The university's first Board of Trustees, appointed in 1789, included forty of the state's wealthiest and most influential men. More than a third of them were heroes of the American Revolution, including William R. Davie, Joseph Graham, Frederick Harget, Henry William Harrington, Benjamin Hawkins, James Holland, William Lenoir, Joseph McDowell, Alexander Mebane, Alfred Moore, Thomas Person, Benjamin Smith, Richard Dobbs Spaight, John Stokes, and Benjamin Williams.
William Blount represented North Carolina in the Constitutional Convention, and Hugh Williamson and Richard Dobbs Spaight were signers of the Constitution. James Iredell and Alfred Moore were early appointees to the U.S. Supreme Court, and Samuel Johnston was the state's first U.S. senator. Six of the original trustees served as governor of the state, namely Samuel Ashe, William Blount, Samuel Johnston, Benjamin Smith, Richard Dobbs Spaight, and Benjamin Williams. Others served in Congress and in the General Assembly. Many of them were also successful planters.

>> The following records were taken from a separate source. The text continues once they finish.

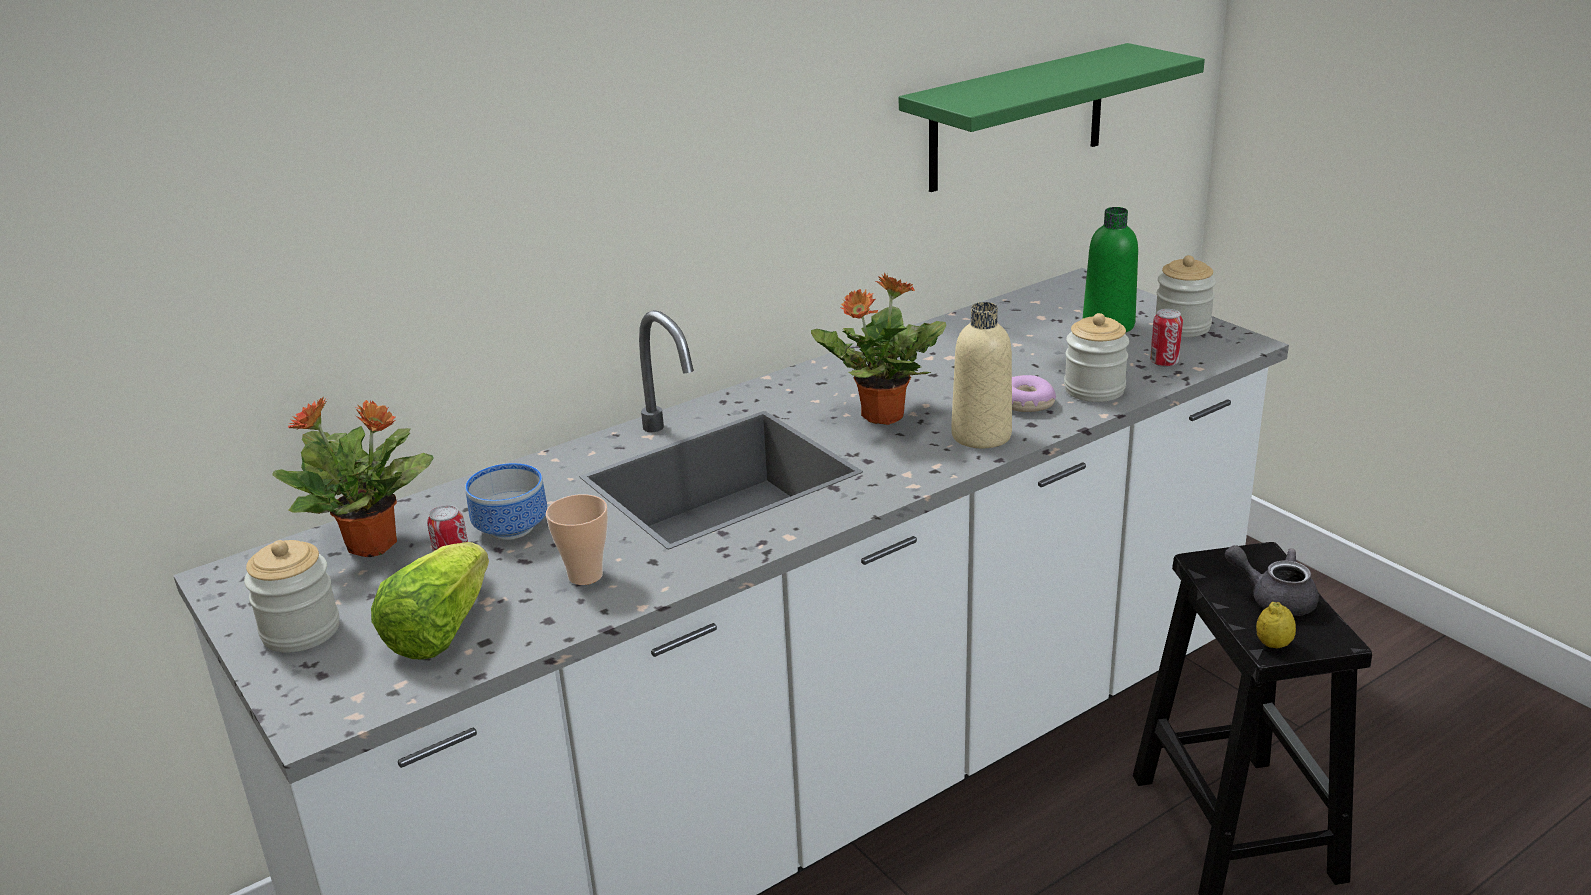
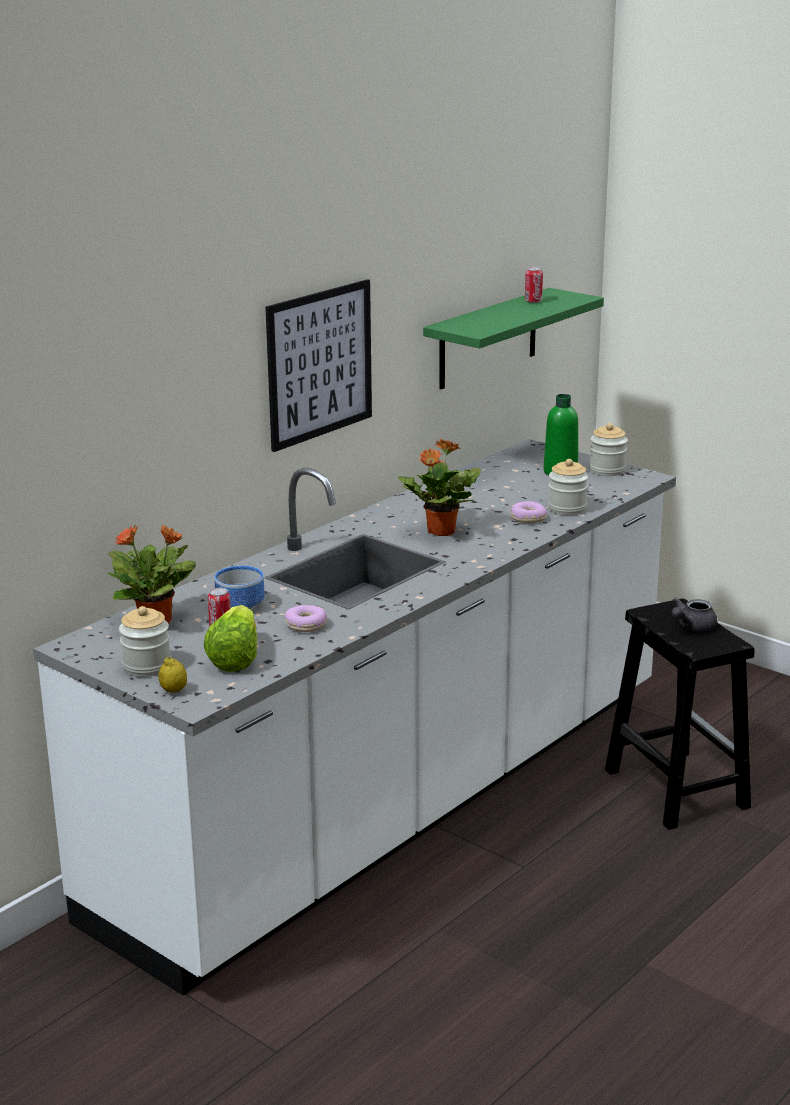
camera: 15 degrees left, 5 degrees down
cup [546,494,608,585] -> donut [285,605,328,632]
beige bottle [951,302,1012,448] -> none
can [1150,309,1183,367] -> can moved to [525,267,543,303]
grey teapot [1225,545,1319,616] -> grey teapot turned 60 degrees counterclockwise [672,597,717,631]
lemon [1256,602,1296,648] -> lemon moved to [159,657,187,693]
none -> picture [266,279,372,452]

With few exceptions these men were slaveholders. The federal census of 1790 listed thirty of the forty as owning slaves. Of the other ten, nine were either not listed or were from counties for which the data have been lost. Only one trustee, William Porter of Rutherford County, was listed in 1790 as owning no slaves. However, we know from other sources that Hugh Williamson, a scholarly physician who disapproved of slavery, also owned no slaves.
By far the largest slaveholder among the original trustees was Benjamin Smith, who had 221 slaves in 1790. Others who owned large numbers were Stephen Cabarrus with 73, Samuel Johnston with 96, Willie Jones with 120, and Richard Dobbs Spaight with 71.
William R. Davie, ca. 1800
Born in England, William R. Davie moved with his parents to the Waxhaws near Lancaster, South Carolina, in 1764, when he was eight years old. He graduated from the College of New Jersey (Princeton) in 1776, just as the Revolution began, and quickly became one of the chief organizers of patriot forces in the Carolina Piedmont. Wounded at the Battle of Stono Ferry in 1779, he retired to Salisbury, North Carolina, and there read law. When Cornwallis's troops reached the Piedmont, Davie organized a company of cavalry to resist them. Nathanael Greene, on taking command of the Southern Army, made Davie his commissary general.
After the Revolution Davie practiced law in Halifax, became interested in politics, and soon rose to a position of prominence in the Federalist Party. At the age of thirty he was one of the framers of the U.S. Constitution. In 1789, at the Fayetteville Convention, he introduced the bill for North Carolina's ratification of the Constitution along with a bill to charter the University of North Carolina. Now known as the "Father of the University," Davie was chiefly responsible for the establishment, building, and endowment of the university, along with the selection of its faculty and the planning of its curriculum.